Only the lines of the data below from the one with "(404) 202-0932" through the one with "Benefits and Risks of Treatment" are wanted. Repeat them exactly.

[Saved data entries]
*** Begin section ***

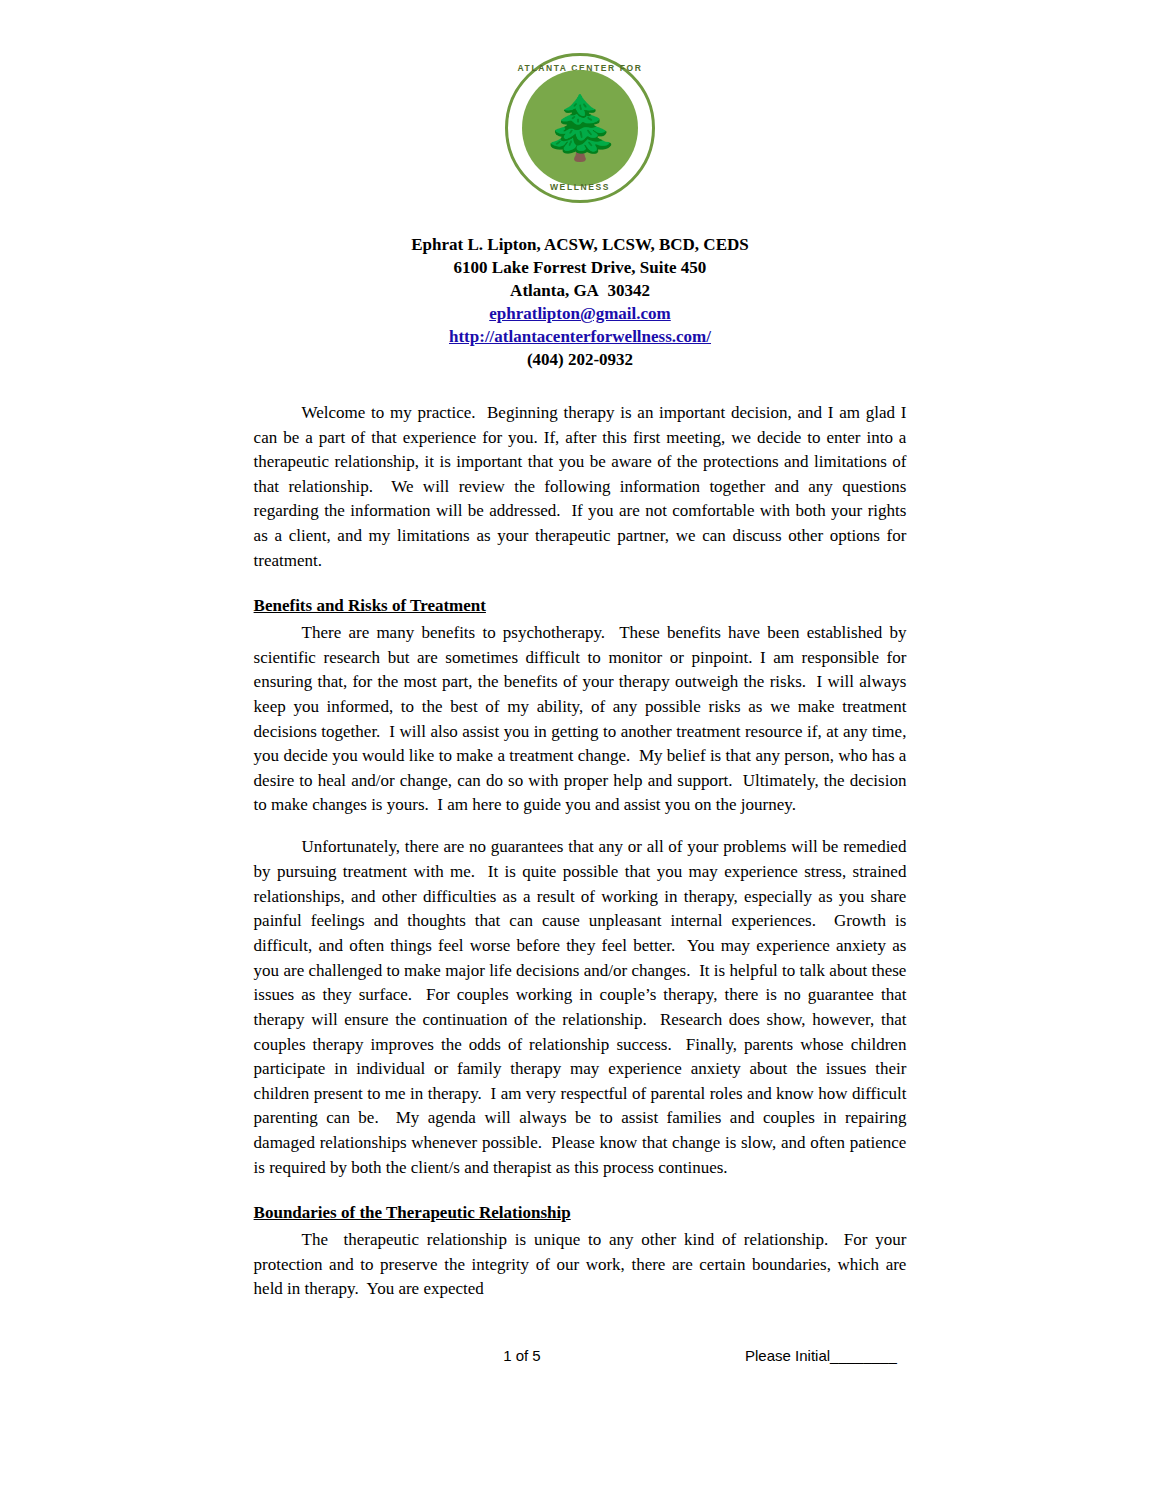ATLANTA CENTER FOR
🌲
WELLNESS
Ephrat L. Lipton, ACSW, LCSW, BCD, CEDS
6100 Lake Forrest Drive, Suite 450
Atlanta, GA 30342
ephratlipton@gmail.com
http://atlantacenterforwellness.com/
(404) 202-0932
Welcome to my practice. Beginning therapy is an important decision, and I am glad I can be a part of that experience for you. If, after this first meeting, we decide to enter into a therapeutic relationship, it is important that you be aware of the protections and limitations of that relationship. We will review the following information together and any questions regarding the information will be addressed. If you are not comfortable with both your rights as a client, and my limitations as your therapeutic partner, we can discuss other options for treatment.
Benefits and Risks of Treatment
There are many benefits to psychotherapy. These benefits have been established by scientific research but are sometimes difficult to monitor or pinpoint. I am responsible for ensuring that, for the most part, the benefits of your therapy outweigh the risks. I will always keep you informed, to the best of my ability, of any possible risks as we make treatment decisions together. I will also assist you in getting to another treatment resource if, at any time, you decide you would like to make a treatment change. My belief is that any person, who has a desire to heal and/or change, can do so with proper help and support. Ultimately, the decision to make changes is yours. I am here to guide you and assist you on the journey.
Unfortunately, there are no guarantees that any or all of your problems will be remedied by pursuing treatment with me. It is quite possible that you may experience stress, strained relationships, and other difficulties as a result of working in therapy, especially as you share painful feelings and thoughts that can cause unpleasant internal experiences. Growth is difficult, and often things feel worse before they feel better. You may experience anxiety as you are challenged to make major life decisions and/or changes. It is helpful to talk about these issues as they surface. For couples working in couple’s therapy, there is no guarantee that therapy will ensure the continuation of the relationship. Research does show, however, that couples therapy improves the odds of relationship success. Finally, parents whose children participate in individual or family therapy may experience anxiety about the issues their children present to me in therapy. I am very respectful of parental roles and know how difficult parenting can be. My agenda will always be to assist families and couples in repairing damaged relationships whenever possible. Please know that change is slow, and often patience is required by both the client/s and therapist as this process continues.
Boundaries of the Therapeutic Relationship
The therapeutic relationship is unique to any other kind of relationship. For your protection and to preserve the integrity of our work, there are certain boundaries, which are held in therapy. You are expected
1 of 5
Please Initial________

*** End section ***

### SOLUTION TO THE EXERCISE:
(404) 202-0932
Welcome to my practice. Beginning therapy is an important decision, and I am glad I can be a part of that experience for you. If, after this first meeting, we decide to enter into a therapeutic relationship, it is important that you be aware of the protections and limitations of that relationship. We will review the following information together and any questions regarding the information will be addressed. If you are not comfortable with both your rights as a client, and my limitations as your therapeutic partner, we can discuss other options for treatment.
Benefits and Risks of Treatment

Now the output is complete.